The authors declare no conflicts of interest.

Figures

Figure 1
Figure 1
Pathways of N‐acetylethanolamine (NAE) formation. NAPE is considered to be the precursor for the formation of NAE. However, at least four pathways can lead to NAE formation. Pathway one is via the enzyme NAPE‐PLD. Pathway two is via the enzymes α,β‐hydrolase domain‐4 (ABHD4) and glycerophosphodiesterase (GDE)1/GDE4, whereby an intermediate GP‐NAE (glycerophospho‐NAE) is formed. Pathway three is via the enzymes ABHD4/sPLA2 and GDE4/GDE7 whereby an intermediate lysoNAPE (lyso‐N‐acyl‐phosphatidylethanolamine) is formed. Pathway four is via the enzymes PLC and a phosphatase, whereby an intermediate NAE phosphate (phospho‐N‐acylethanolamine) is formed. It is not known which pathway is responsible for NAE formation in the small intestine, but mice deficient in NAPE‐PLD do not show changes in intestinal levels of NAPE or NAE.
Figure 2
Figure 2
Endogenous N‐oleoylethanolamine (OEA) may signal dietary status to the brain. Levels of OEA and other anorectic NAEs in the upper small intestine change depend on the dietary status. OEA is a potent activator of PPARα and is suggested to act via the vagus to stimulate dopamine release and reduce food intake and fat desire. Controversial evidence exists with regard to the involvement of the vagus (therefore dashed arrow) mediating the anorectic effects of exogenous OEA, and evidence for the same effect of endogenous OEA is weak. Long‐term feeding of a high‐fat diet (HFD) lowers the levels of OEA in the upper small intestine, and this may explain the increase in energy intake and development of obesity in rodents. Fasting and refeeding change the levels of OEA in opposite ways, which supports a physiological role of OEA in the regulation of food intake. The location of PPARα and the connecting pathway between the receptor and the brain are not completely understood (therefore a question mark).
Figure 3
Figure 3
Pathways of 2‐monoacylglycerol (2‐MAG) formation. 2‐MAG can be formed from both triacylglycerol and phospholipids.

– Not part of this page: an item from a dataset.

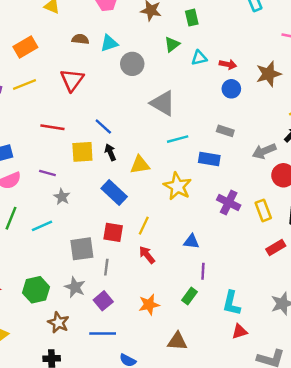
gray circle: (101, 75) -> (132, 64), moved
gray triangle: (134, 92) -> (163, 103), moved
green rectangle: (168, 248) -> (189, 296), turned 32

In the lumen of the small intestine, in the vasculature and in the adipocytes, TAG (triacylglycerol) can be converted to 2‐MAG by pancreatic lipase, by LPL (lipoprotein lipase), and by the combined action of ATGL/LIPE (adipose‐triglyceride lipase/hormone‐sensitive lipase E) respectively. 2‐MAGs as the well‐known 2‐archidonoylglycerol can be formed via the enzymes PLC/diacylglycerol lipase (DAGL) in many cells. Other pathways from phospholipids may also exist within the cells. FFAs, free fatty acids.
Figure 4
Figure 4
2‐monoacylglycerol (2‐MAG) activates GPR119 and is suggested to be the major stimulator of GLP‐1 release in the intestine after fat intake. Triacylglycerol (TAG) is digested by the lipases to 2‐MAG and free fatty acids (FFAs, not shown) in the gut lumen. Enteroendocrine cells (green) sense 2‐MAG and FFAs through different receptors. GPR119 is one of the fat sensing receptors expressed on the surface of the enteroendocrine cells, and 2‐MAG is an agonist. Activation of GPR119 is known to stimulate the secretion of the hormones GLP‐1, PYY and neurotensin. These are signalling peptides that initially diffuse in the lamina propria (yellow) having various functions in other organs. Different signalling pathways from the gut to other organs have been suggested for these hormones; the vagal and the endocrine via the vasculature are shown here. GPR119 is depicted on both the basolateral and apical membranes of the enteroendocrine cells, as its actual position is yet to be determined.